= Allison Fischer =

American singer and actress

Allison Fischer (born October 19, 1988) is an American singer and actress.

== Life and career ==
Originally from northern New Jersey, Fischer had her first professional performance in the Off-Broadway musical King Island Christmas in 2000. Also in 2000, Fischer performed on Broadway at Madison Square Garden as Grace Smythe in A Christmas Carol, alongside Frank Langella and Tim Curry.

She played Lady Jane in the Off-Broadway musical version of The Prince and the Pauper from 2002 to 2003, and briefly performed at Playwrights Horizon in January 2003 in Jeanine Tesori's musical, Violet.
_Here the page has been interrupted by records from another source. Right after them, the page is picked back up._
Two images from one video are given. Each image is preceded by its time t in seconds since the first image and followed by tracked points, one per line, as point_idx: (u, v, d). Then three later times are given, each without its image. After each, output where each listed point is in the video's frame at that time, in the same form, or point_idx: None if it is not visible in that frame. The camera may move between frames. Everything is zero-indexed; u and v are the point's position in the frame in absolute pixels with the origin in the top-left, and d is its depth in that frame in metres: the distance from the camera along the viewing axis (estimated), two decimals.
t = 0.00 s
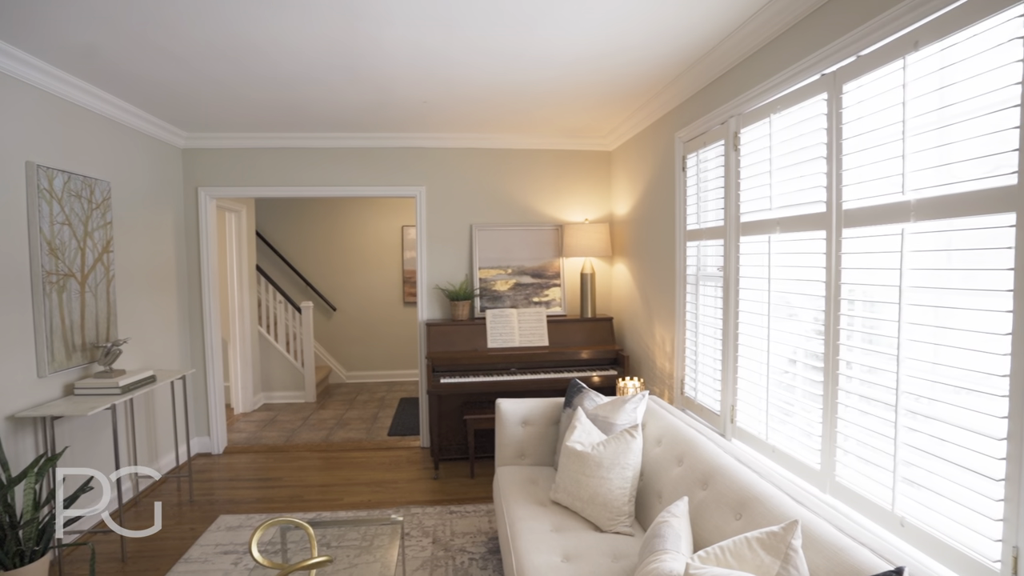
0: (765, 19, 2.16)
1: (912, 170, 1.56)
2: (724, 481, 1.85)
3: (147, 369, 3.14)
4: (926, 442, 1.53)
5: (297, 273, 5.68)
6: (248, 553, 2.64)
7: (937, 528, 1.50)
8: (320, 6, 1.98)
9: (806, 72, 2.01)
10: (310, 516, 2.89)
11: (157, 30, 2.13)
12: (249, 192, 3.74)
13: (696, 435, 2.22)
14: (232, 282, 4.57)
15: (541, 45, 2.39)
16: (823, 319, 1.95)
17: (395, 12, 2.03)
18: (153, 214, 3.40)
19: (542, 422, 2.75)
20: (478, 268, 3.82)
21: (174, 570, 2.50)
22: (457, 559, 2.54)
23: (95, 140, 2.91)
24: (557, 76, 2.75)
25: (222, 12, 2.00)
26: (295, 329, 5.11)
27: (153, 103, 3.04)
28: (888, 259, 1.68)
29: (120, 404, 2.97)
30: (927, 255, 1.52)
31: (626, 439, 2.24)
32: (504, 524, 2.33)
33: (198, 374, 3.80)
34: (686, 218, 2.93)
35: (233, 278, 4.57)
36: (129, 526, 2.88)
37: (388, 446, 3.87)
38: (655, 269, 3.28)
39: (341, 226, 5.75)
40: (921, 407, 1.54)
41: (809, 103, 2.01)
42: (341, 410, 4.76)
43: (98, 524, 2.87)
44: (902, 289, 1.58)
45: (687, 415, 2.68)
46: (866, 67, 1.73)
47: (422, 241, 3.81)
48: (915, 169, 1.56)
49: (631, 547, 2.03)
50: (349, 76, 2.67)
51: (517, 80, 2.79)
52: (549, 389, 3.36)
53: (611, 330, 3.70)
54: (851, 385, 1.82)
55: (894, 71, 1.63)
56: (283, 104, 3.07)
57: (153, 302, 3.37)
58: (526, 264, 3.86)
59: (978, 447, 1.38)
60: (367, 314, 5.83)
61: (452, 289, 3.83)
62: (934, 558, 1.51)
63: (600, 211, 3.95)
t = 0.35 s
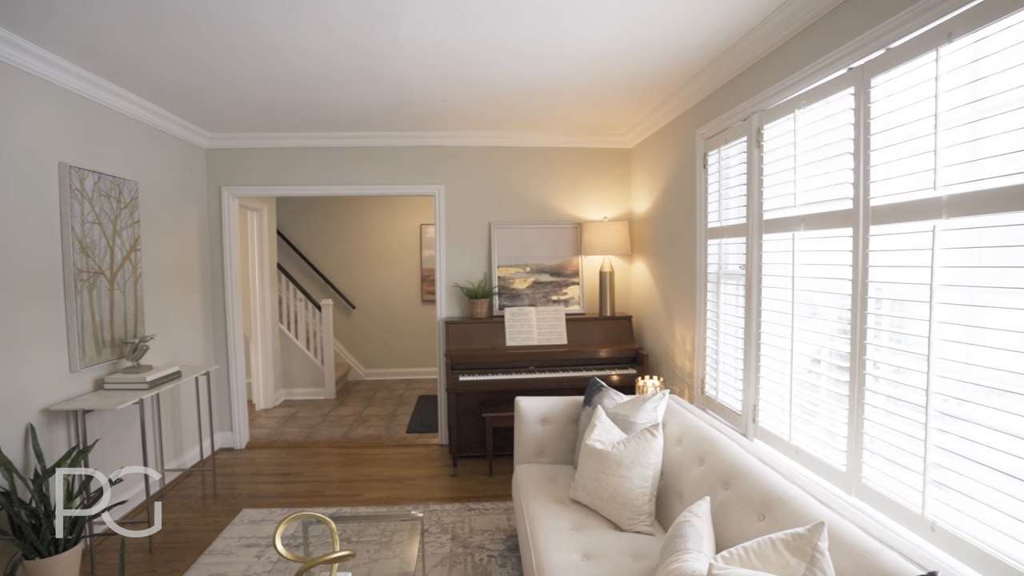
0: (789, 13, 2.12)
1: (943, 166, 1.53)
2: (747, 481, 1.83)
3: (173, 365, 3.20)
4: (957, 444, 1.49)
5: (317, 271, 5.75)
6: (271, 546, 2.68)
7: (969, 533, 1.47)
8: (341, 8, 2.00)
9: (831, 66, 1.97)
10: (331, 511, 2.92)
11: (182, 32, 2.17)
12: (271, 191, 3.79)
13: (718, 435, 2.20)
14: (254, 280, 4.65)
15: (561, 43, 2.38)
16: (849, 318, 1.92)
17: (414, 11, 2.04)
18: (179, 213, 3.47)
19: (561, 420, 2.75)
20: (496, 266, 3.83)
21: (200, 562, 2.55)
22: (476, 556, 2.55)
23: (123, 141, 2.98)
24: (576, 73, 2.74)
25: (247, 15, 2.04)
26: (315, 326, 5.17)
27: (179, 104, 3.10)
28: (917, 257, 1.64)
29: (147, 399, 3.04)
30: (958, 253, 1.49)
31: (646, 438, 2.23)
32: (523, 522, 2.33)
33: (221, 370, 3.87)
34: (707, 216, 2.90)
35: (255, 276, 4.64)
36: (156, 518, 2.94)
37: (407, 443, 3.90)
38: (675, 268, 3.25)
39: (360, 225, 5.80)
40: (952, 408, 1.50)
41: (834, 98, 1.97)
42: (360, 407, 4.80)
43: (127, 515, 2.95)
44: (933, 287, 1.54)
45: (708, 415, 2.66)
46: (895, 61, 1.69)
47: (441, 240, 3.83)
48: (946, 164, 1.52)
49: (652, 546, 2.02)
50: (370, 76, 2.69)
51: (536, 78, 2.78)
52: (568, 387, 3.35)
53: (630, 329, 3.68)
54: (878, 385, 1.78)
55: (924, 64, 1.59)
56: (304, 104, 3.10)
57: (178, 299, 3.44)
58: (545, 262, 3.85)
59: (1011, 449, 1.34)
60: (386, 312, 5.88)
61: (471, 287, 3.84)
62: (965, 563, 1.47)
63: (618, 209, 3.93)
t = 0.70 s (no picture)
0: (812, 7, 2.09)
1: (974, 161, 1.49)
2: (769, 481, 1.81)
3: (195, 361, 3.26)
4: (988, 447, 1.46)
5: (334, 269, 5.80)
6: (291, 541, 2.72)
7: (1001, 538, 1.43)
8: (360, 6, 2.02)
9: (856, 61, 1.94)
10: (350, 507, 2.95)
11: (205, 33, 2.21)
12: (291, 190, 3.84)
13: (738, 435, 2.17)
14: (274, 278, 4.71)
15: (580, 40, 2.38)
16: (874, 317, 1.88)
17: (433, 10, 2.05)
18: (201, 212, 3.53)
19: (578, 419, 2.75)
20: (513, 265, 3.83)
21: (222, 555, 2.60)
22: (493, 554, 2.56)
23: (148, 142, 3.04)
24: (594, 70, 2.73)
25: (269, 15, 2.07)
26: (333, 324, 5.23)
27: (201, 105, 3.15)
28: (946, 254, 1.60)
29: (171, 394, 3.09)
30: (990, 250, 1.45)
31: (665, 437, 2.21)
32: (541, 520, 2.32)
33: (242, 366, 3.93)
34: (727, 214, 2.87)
35: (275, 274, 4.71)
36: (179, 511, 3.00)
37: (424, 441, 3.92)
38: (694, 266, 3.22)
39: (377, 223, 5.85)
40: (983, 410, 1.46)
41: (859, 93, 1.93)
42: (377, 404, 4.84)
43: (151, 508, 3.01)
44: (963, 285, 1.51)
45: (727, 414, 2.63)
46: (923, 54, 1.65)
47: (458, 238, 3.85)
48: (977, 160, 1.48)
49: (671, 546, 2.00)
50: (389, 75, 2.71)
51: (554, 76, 2.78)
52: (585, 386, 3.34)
53: (647, 327, 3.66)
54: (904, 386, 1.75)
55: (954, 58, 1.56)
56: (323, 104, 3.13)
57: (200, 296, 3.50)
58: (562, 260, 3.84)
59: None
60: (403, 310, 5.92)
61: (487, 285, 3.85)
62: (995, 568, 1.44)
63: (636, 207, 3.91)
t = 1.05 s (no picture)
0: None
1: (1011, 155, 1.44)
2: (793, 482, 1.78)
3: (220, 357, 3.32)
4: None
5: (354, 268, 5.86)
6: (313, 535, 2.76)
7: None
8: (383, 6, 2.03)
9: (885, 54, 1.89)
10: (370, 503, 2.98)
11: (230, 34, 2.25)
12: (312, 189, 3.89)
13: (762, 435, 2.14)
14: (295, 276, 4.78)
15: (600, 37, 2.37)
16: (903, 316, 1.84)
17: (454, 8, 2.06)
18: (225, 211, 3.60)
19: (598, 417, 2.74)
20: (533, 263, 3.83)
21: (246, 547, 2.65)
22: (512, 551, 2.56)
23: (174, 142, 3.11)
24: (614, 67, 2.72)
25: (293, 16, 2.10)
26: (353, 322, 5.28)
27: (226, 106, 3.21)
28: (979, 252, 1.56)
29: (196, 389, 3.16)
30: None
31: (687, 436, 2.19)
32: (561, 518, 2.32)
33: (264, 363, 3.99)
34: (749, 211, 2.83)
35: (296, 272, 4.77)
36: (204, 504, 3.06)
37: (442, 438, 3.95)
38: (716, 264, 3.19)
39: (396, 222, 5.89)
40: (1019, 412, 1.42)
41: (888, 87, 1.89)
42: (396, 401, 4.88)
43: (178, 500, 3.07)
44: (998, 284, 1.46)
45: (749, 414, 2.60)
46: (957, 45, 1.61)
47: (477, 236, 3.86)
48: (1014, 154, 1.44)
49: (692, 547, 1.98)
50: (410, 74, 2.73)
51: (573, 73, 2.77)
52: (604, 385, 3.33)
53: (667, 326, 3.63)
54: (935, 387, 1.70)
55: (990, 49, 1.51)
56: (345, 103, 3.16)
57: (224, 294, 3.57)
58: (581, 259, 3.83)
59: None
60: (421, 308, 5.96)
61: (506, 283, 3.86)
62: None
63: (655, 205, 3.88)
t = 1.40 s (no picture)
0: None
1: None
2: (816, 483, 1.75)
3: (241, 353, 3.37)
4: None
5: (371, 266, 5.91)
6: (332, 530, 2.79)
7: None
8: (402, 6, 2.05)
9: (912, 48, 1.85)
10: (387, 499, 3.00)
11: (251, 35, 2.28)
12: (330, 188, 3.92)
13: (783, 436, 2.11)
14: (313, 274, 4.83)
15: (618, 35, 2.36)
16: (930, 316, 1.80)
17: (471, 7, 2.06)
18: (245, 210, 3.65)
19: (616, 416, 2.72)
20: (550, 261, 3.82)
21: (266, 541, 2.69)
22: (529, 549, 2.56)
23: (197, 143, 3.16)
24: (632, 65, 2.70)
25: (314, 17, 2.13)
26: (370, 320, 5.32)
27: (247, 106, 3.26)
28: (1012, 249, 1.51)
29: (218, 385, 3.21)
30: None
31: (707, 436, 2.17)
32: (578, 517, 2.31)
33: (284, 360, 4.05)
34: (770, 209, 2.79)
35: (314, 270, 4.82)
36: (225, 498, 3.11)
37: (458, 436, 3.96)
38: (735, 262, 3.15)
39: (413, 220, 5.92)
40: None
41: (915, 81, 1.84)
42: (413, 399, 4.91)
43: (200, 494, 3.13)
44: None
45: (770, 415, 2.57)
46: (988, 37, 1.56)
47: (494, 235, 3.86)
48: None
49: (712, 547, 1.97)
50: (427, 73, 2.74)
51: (591, 71, 2.76)
52: (621, 384, 3.31)
53: (685, 325, 3.60)
54: (963, 388, 1.66)
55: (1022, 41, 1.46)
56: (363, 103, 3.19)
57: (245, 292, 3.62)
58: (598, 257, 3.82)
59: None
60: (437, 306, 5.98)
61: (523, 282, 3.86)
62: None
63: (674, 203, 3.85)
In 2004 she was an understudy in the off-Broadway show Children's Letters to God. The musical opened at the Lamb's Theatre on June 30, 2004, and closed on January 2, 2005.

In 2006 Fischer starred in the musical Lestat, playing Claudia in the Elton John and Bernie Taupin musical. The musical was a flop, only running on Broadway from April 25 to May 28. Fischer went on to play the role of Patty Simcox in the 2007 revival of Grease at the Brooks Atkinson Theatre. She performed from its opening on August 19, 2007, until it closed on January 4, 2009. Fischer also played Patty Simcox in the Broadway National Tour of Grease. Since then Fischer has been part of Yale's Musical Theatre Festival with the new musical "The Profit of Creation," sang back-up for Florence and The Machine, and was a part of several upcoming indie films.

On television, Allison Fischer played the role of Megan on the now defunct soap opera, Guiding Light.